Work item:
The lines below, from the one holding "Today's Price" through the one holding "JsonRenderer.php", are to be restated word for word, with all images left out.

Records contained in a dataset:
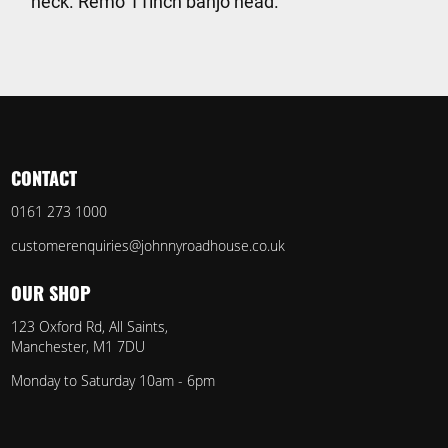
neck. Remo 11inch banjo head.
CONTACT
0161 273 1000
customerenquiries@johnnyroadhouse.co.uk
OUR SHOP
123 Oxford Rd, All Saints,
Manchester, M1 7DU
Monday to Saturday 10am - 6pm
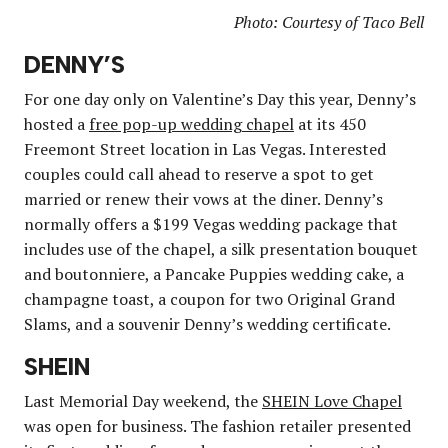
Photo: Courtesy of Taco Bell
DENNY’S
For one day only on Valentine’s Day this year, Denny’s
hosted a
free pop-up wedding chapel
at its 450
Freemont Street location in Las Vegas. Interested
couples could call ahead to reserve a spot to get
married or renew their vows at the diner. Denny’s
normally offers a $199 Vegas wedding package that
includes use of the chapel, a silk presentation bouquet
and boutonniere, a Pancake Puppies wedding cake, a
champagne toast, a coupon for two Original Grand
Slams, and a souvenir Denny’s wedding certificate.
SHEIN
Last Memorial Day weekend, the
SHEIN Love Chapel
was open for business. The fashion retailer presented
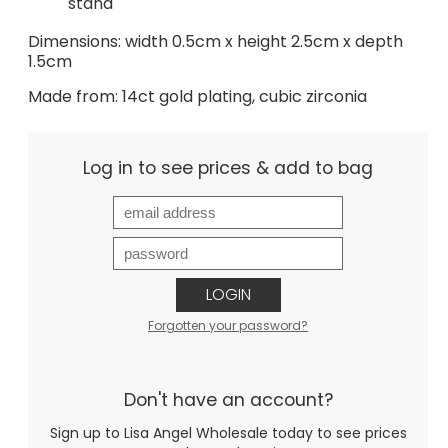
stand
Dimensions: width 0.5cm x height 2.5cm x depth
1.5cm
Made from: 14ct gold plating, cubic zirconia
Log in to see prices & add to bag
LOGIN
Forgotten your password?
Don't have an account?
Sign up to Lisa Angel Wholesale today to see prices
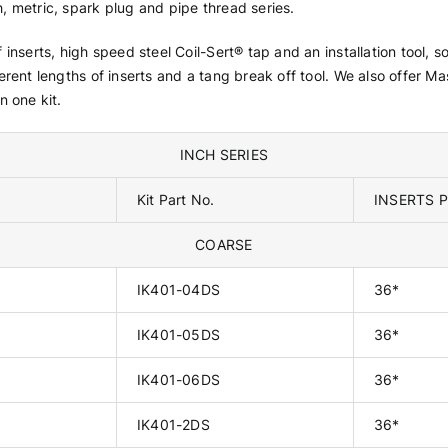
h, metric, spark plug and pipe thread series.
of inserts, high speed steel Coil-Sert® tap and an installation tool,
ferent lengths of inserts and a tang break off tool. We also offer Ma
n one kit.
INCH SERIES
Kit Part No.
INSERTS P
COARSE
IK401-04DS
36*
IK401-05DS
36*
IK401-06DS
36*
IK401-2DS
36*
==
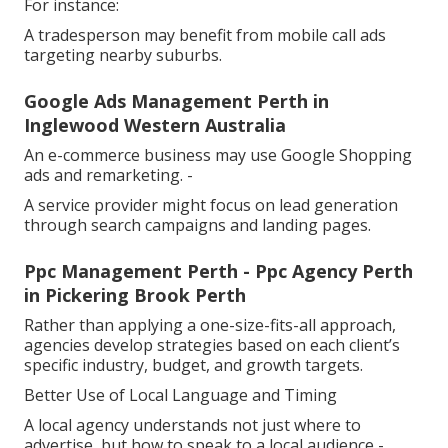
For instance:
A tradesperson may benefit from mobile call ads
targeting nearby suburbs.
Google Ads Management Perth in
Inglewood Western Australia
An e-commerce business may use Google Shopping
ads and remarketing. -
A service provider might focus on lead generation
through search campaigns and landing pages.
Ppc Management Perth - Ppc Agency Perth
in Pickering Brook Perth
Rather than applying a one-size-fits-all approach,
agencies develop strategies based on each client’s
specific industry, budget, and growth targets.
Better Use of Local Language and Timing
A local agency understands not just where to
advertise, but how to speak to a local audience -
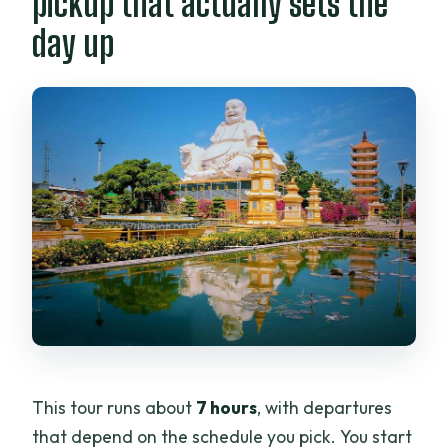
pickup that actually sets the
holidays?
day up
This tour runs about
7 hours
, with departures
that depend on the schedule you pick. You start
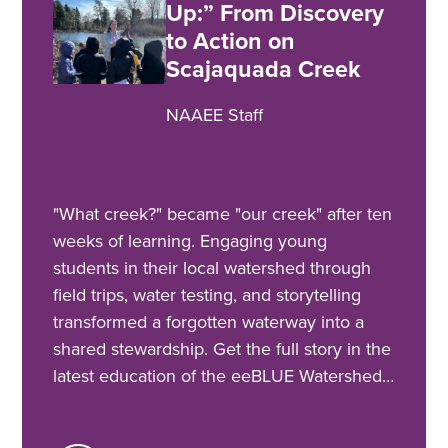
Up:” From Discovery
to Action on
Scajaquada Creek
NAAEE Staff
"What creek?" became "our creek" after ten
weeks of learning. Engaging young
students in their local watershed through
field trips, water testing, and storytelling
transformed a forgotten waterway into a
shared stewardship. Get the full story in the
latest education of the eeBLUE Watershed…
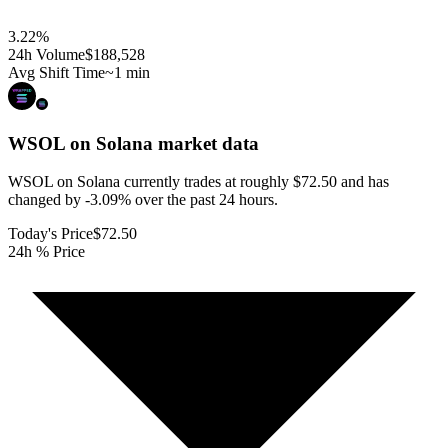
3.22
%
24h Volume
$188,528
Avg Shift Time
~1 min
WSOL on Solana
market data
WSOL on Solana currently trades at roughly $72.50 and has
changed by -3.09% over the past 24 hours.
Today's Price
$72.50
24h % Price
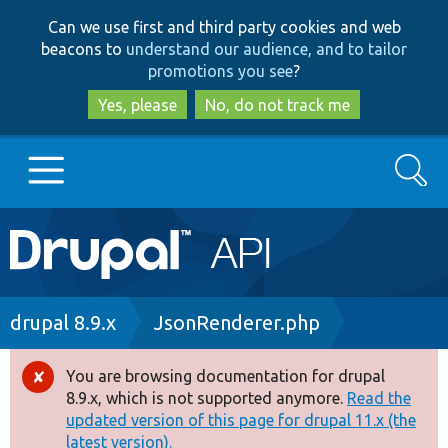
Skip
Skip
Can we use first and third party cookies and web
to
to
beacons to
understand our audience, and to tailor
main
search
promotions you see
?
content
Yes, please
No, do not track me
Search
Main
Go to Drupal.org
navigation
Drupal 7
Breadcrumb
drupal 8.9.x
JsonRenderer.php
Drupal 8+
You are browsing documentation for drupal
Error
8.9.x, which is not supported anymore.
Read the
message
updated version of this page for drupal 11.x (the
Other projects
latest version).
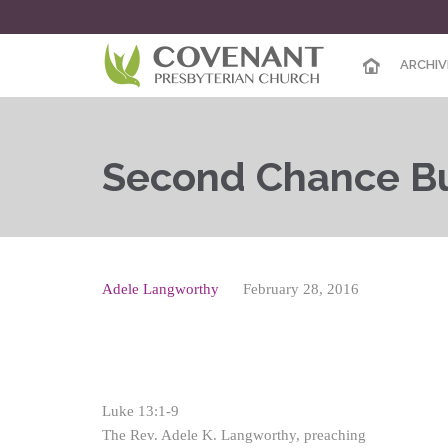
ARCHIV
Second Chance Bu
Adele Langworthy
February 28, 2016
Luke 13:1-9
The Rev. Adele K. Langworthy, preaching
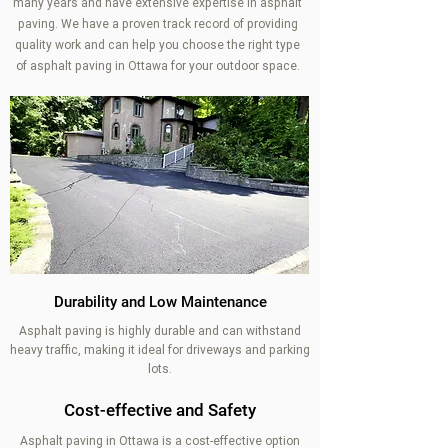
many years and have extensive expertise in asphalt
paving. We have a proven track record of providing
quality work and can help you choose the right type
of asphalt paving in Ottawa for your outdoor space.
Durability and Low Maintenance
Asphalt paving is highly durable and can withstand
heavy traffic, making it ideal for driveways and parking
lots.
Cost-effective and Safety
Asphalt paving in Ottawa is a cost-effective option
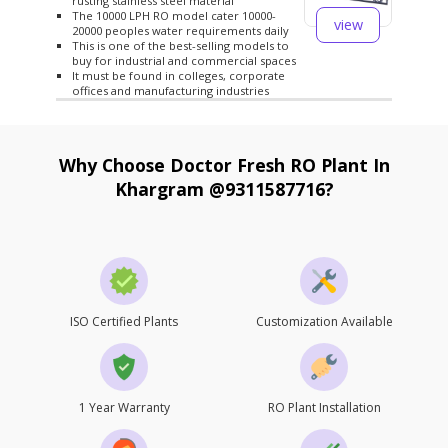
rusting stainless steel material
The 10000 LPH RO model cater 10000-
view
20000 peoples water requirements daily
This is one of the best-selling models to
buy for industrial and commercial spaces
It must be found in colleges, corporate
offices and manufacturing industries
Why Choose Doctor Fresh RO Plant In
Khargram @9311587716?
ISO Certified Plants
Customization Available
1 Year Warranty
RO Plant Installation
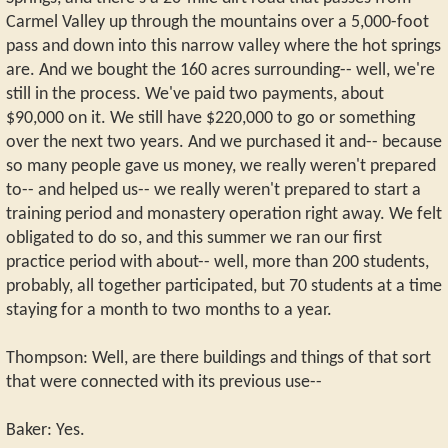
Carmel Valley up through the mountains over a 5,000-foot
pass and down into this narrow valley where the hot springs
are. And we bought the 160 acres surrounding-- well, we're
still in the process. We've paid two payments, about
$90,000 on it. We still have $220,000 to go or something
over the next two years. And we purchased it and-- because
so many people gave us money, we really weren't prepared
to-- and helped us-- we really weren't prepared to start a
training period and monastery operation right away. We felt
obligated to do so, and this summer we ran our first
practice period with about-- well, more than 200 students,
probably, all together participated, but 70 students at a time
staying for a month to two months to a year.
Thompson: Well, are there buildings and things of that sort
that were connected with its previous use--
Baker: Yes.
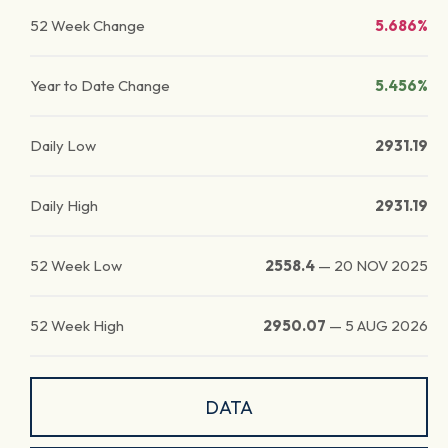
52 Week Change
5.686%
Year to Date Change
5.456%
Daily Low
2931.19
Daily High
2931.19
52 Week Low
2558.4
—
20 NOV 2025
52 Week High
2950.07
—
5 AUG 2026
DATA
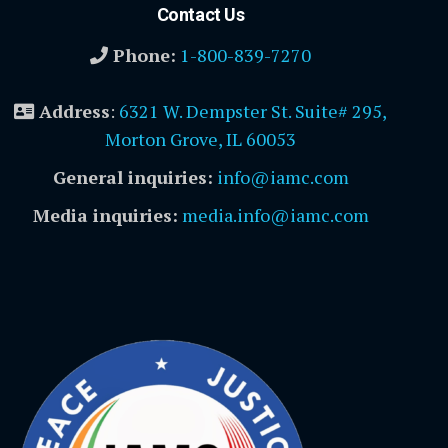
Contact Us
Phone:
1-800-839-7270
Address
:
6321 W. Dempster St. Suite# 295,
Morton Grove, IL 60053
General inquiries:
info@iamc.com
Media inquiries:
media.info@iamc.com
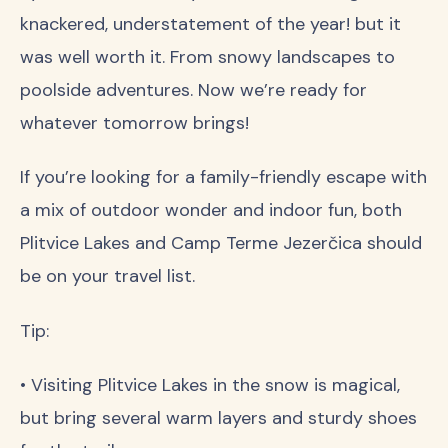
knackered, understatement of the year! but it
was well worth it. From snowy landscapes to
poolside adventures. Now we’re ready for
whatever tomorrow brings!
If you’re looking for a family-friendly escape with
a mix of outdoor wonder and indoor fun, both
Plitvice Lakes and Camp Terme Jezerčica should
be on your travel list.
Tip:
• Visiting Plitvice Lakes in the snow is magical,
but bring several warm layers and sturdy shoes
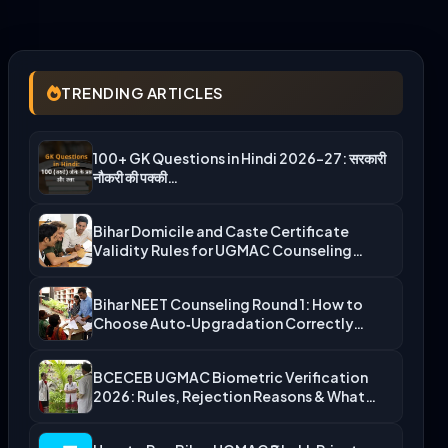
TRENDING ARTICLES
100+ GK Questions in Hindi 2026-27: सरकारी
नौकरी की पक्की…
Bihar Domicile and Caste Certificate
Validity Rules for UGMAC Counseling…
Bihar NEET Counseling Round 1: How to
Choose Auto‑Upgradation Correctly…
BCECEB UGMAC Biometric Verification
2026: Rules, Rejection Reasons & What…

Result of this exercise:
Today's Price
$72.50
24h % Price
Skip
Skip
Can we use first and third party cookies and web
to
to
beacons to
understand our audience, and to tailor
main
search
promotions you see
?
content
Yes, please
No, do not track me
Search
Main
Go to Drupal.org
navigation
Drupal 7
Breadcrumb
drupal 8.9.x
JsonRenderer.php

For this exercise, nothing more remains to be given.